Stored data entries
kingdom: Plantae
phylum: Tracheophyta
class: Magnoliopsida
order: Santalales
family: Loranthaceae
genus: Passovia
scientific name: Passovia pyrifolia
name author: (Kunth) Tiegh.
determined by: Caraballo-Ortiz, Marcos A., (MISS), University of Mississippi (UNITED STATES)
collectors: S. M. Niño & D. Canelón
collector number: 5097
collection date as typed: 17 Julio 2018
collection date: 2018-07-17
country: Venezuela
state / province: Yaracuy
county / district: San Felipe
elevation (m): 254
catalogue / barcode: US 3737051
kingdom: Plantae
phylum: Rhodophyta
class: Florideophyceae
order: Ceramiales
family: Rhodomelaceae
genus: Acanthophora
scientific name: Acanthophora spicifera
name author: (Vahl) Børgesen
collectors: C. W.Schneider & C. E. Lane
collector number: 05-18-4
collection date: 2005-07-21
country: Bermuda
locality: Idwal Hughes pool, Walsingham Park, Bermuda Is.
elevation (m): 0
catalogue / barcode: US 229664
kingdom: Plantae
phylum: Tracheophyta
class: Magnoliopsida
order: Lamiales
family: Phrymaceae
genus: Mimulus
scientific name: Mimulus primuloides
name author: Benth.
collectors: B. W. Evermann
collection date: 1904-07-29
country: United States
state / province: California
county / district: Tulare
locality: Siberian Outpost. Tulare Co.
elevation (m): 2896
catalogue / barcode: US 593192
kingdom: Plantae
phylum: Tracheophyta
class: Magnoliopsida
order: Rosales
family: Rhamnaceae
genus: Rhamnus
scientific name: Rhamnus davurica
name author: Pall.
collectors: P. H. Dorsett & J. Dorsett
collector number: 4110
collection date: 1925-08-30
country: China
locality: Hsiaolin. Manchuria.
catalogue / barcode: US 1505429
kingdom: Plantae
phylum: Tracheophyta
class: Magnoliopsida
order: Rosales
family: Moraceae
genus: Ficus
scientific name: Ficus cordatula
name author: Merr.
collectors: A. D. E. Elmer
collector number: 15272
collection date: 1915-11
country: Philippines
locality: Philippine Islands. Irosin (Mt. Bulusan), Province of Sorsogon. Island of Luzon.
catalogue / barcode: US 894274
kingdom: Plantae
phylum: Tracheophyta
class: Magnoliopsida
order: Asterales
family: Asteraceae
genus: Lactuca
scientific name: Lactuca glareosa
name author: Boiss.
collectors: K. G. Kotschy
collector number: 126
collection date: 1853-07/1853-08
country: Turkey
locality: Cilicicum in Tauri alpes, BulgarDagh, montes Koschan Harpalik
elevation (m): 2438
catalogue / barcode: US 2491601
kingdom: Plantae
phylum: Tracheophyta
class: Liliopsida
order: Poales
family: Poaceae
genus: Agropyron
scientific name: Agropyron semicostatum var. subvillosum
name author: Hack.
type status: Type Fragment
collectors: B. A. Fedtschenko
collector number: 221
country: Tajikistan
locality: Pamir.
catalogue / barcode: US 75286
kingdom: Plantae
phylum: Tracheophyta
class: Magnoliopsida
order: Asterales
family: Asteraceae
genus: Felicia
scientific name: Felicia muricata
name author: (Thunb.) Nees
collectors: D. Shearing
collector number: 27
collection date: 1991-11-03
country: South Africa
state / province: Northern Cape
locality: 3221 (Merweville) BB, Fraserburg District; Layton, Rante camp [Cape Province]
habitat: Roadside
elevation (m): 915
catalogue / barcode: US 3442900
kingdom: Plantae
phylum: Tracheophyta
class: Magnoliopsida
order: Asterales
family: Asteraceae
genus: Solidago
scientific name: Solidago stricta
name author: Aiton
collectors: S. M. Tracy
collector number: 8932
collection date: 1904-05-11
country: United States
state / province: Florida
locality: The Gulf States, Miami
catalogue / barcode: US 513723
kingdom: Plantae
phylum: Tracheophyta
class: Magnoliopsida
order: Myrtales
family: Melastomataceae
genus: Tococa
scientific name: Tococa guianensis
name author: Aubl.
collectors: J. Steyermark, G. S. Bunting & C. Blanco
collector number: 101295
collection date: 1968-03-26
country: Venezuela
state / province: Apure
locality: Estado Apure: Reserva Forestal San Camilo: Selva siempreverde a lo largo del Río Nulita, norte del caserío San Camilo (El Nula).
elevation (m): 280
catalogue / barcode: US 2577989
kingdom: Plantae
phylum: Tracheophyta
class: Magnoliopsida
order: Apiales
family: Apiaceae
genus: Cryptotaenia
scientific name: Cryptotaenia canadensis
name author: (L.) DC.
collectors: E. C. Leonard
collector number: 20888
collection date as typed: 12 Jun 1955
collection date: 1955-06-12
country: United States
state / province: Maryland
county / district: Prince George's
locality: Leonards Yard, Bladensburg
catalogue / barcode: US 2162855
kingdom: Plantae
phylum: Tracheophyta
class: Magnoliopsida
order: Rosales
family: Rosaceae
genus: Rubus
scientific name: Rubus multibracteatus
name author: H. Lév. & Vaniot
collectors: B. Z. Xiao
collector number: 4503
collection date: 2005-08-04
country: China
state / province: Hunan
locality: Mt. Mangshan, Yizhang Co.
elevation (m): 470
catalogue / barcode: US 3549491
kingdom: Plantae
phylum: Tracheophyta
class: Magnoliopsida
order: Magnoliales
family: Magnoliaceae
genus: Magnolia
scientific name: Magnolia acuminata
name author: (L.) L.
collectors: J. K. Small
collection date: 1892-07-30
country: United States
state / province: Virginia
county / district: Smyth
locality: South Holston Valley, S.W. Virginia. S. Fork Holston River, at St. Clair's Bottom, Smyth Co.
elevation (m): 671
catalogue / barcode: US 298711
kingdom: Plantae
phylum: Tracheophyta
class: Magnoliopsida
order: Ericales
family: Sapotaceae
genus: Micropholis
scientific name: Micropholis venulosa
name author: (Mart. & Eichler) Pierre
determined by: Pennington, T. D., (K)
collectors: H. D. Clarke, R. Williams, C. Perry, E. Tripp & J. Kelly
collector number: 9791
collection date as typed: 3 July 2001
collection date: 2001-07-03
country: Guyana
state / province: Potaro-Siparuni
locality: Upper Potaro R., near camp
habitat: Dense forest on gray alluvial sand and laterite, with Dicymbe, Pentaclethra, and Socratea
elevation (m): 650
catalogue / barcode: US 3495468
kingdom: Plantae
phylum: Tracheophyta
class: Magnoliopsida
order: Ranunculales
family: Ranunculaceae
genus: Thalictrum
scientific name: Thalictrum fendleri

EXERCISE DETAILS | Retype every line of the data above with no changes at all.

ANSWER TO THIS PROBLEM |
kingdom: Plantae
phylum: Tracheophyta
class: Magnoliopsida
order: Santalales
family: Loranthaceae
genus: Passovia
scientific name: Passovia pyrifolia
name author: (Kunth) Tiegh.
determined by: Caraballo-Ortiz, Marcos A., (MISS), University of Mississippi (UNITED STATES)
collectors: S. M. Niño & D. Canelón
collector number: 5097
collection date as typed: 17 Julio 2018
collection date: 2018-07-17
country: Venezuela
state / province: Yaracuy
county / district: San Felipe
elevation (m): 254
catalogue / barcode: US 3737051
kingdom: Plantae
phylum: Rhodophyta
class: Florideophyceae
order: Ceramiales
family: Rhodomelaceae
genus: Acanthophora
scientific name: Acanthophora spicifera
name author: (Vahl) Børgesen
collectors: C. W.Schneider & C. E. Lane
collector number: 05-18-4
collection date: 2005-07-21
country: Bermuda
locality: Idwal Hughes pool, Walsingham Park, Bermuda Is.
elevation (m): 0
catalogue / barcode: US 229664
kingdom: Plantae
phylum: Tracheophyta
class: Magnoliopsida
order: Lamiales
family: Phrymaceae
genus: Mimulus
scientific name: Mimulus primuloides
name author: Benth.
collectors: B. W. Evermann
collection date: 1904-07-29
country: United States
state / province: California
county / district: Tulare
locality: Siberian Outpost. Tulare Co.
elevation (m): 2896
catalogue / barcode: US 593192
kingdom: Plantae
phylum: Tracheophyta
class: Magnoliopsida
order: Rosales
family: Rhamnaceae
genus: Rhamnus
scientific name: Rhamnus davurica
name author: Pall.
collectors: P. H. Dorsett & J. Dorsett
collector number: 4110
collection date: 1925-08-30
country: China
locality: Hsiaolin. Manchuria.
catalogue / barcode: US 1505429
kingdom: Plantae
phylum: Tracheophyta
class: Magnoliopsida
order: Rosales
family: Moraceae
genus: Ficus
scientific name: Ficus cordatula
name author: Merr.
collectors: A. D. E. Elmer
collector number: 15272
collection date: 1915-11
country: Philippines
locality: Philippine Islands. Irosin (Mt. Bulusan), Province of Sorsogon. Island of Luzon.
catalogue / barcode: US 894274
kingdom: Plantae
phylum: Tracheophyta
class: Magnoliopsida
order: Asterales
family: Asteraceae
genus: Lactuca
scientific name: Lactuca glareosa
name author: Boiss.
collectors: K. G. Kotschy
collector number: 126
collection date: 1853-07/1853-08
country: Turkey
locality: Cilicicum in Tauri alpes, BulgarDagh, montes Koschan Harpalik
elevation (m): 2438
catalogue / barcode: US 2491601
kingdom: Plantae
phylum: Tracheophyta
class: Liliopsida
order: Poales
family: Poaceae
genus: Agropyron
scientific name: Agropyron semicostatum var. subvillosum
name author: Hack.
type status: Type Fragment
collectors: B. A. Fedtschenko
collector number: 221
country: Tajikistan
locality: Pamir.
catalogue / barcode: US 75286
kingdom: Plantae
phylum: Tracheophyta
class: Magnoliopsida
order: Asterales
family: Asteraceae
genus: Felicia
scientific name: Felicia muricata
name author: (Thunb.) Nees
collectors: D. Shearing
collector number: 27
collection date: 1991-11-03
country: South Africa
state / province: Northern Cape
locality: 3221 (Merweville) BB, Fraserburg District; Layton, Rante camp [Cape Province]
habitat: Roadside
elevation (m): 915
catalogue / barcode: US 3442900
kingdom: Plantae
phylum: Tracheophyta
class: Magnoliopsida
order: Asterales
family: Asteraceae
genus: Solidago
scientific name: Solidago stricta
name author: Aiton
collectors: S. M. Tracy
collector number: 8932
collection date: 1904-05-11
country: United States
state / province: Florida
locality: The Gulf States, Miami
catalogue / barcode: US 513723
kingdom: Plantae
phylum: Tracheophyta
class: Magnoliopsida
order: Myrtales
family: Melastomataceae
genus: Tococa
scientific name: Tococa guianensis
name author: Aubl.
collectors: J. Steyermark, G. S. Bunting & C. Blanco
collector number: 101295
collection date: 1968-03-26
country: Venezuela
state / province: Apure
locality: Estado Apure: Reserva Forestal San Camilo: Selva siempreverde a lo largo del Río Nulita, norte del caserío San Camilo (El Nula).
elevation (m): 280
catalogue / barcode: US 2577989
kingdom: Plantae
phylum: Tracheophyta
class: Magnoliopsida
order: Apiales
family: Apiaceae
genus: Cryptotaenia
scientific name: Cryptotaenia canadensis
name author: (L.) DC.
collectors: E. C. Leonard
collector number: 20888
collection date as typed: 12 Jun 1955
collection date: 1955-06-12
country: United States
state / province: Maryland
county / district: Prince George's
locality: Leonards Yard, Bladensburg
catalogue / barcode: US 2162855
kingdom: Plantae
phylum: Tracheophyta
class: Magnoliopsida
order: Rosales
family: Rosaceae
genus: Rubus
scientific name: Rubus multibracteatus
name author: H. Lév. & Vaniot
collectors: B. Z. Xiao
collector number: 4503
collection date: 2005-08-04
country: China
state / province: Hunan
locality: Mt. Mangshan, Yizhang Co.
elevation (m): 470
catalogue / barcode: US 3549491
kingdom: Plantae
phylum: Tracheophyta
class: Magnoliopsida
order: Magnoliales
family: Magnoliaceae
genus: Magnolia
scientific name: Magnolia acuminata
name author: (L.) L.
collectors: J. K. Small
collection date: 1892-07-30
country: United States
state / province: Virginia
county / district: Smyth
locality: South Holston Valley, S.W. Virginia. S. Fork Holston River, at St. Clair's Bottom, Smyth Co.
elevation (m): 671
catalogue / barcode: US 298711
kingdom: Plantae
phylum: Tracheophyta
class: Magnoliopsida
order: Ericales
family: Sapotaceae
genus: Micropholis
scientific name: Micropholis venulosa
name author: (Mart. & Eichler) Pierre
determined by: Pennington, T. D., (K)
collectors: H. D. Clarke, R. Williams, C. Perry, E. Tripp & J. Kelly
collector number: 9791
collection date as typed: 3 July 2001
collection date: 2001-07-03
country: Guyana
state / province: Potaro-Siparuni
locality: Upper Potaro R., near camp
habitat: Dense forest on gray alluvial sand and laterite, with Dicymbe, Pentaclethra, and Socratea
elevation (m): 650
catalogue / barcode: US 3495468
kingdom: Plantae
phylum: Tracheophyta
class: Magnoliopsida
order: Ranunculales
family: Ranunculaceae
genus: Thalictrum
scientific name: Thalictrum fendleri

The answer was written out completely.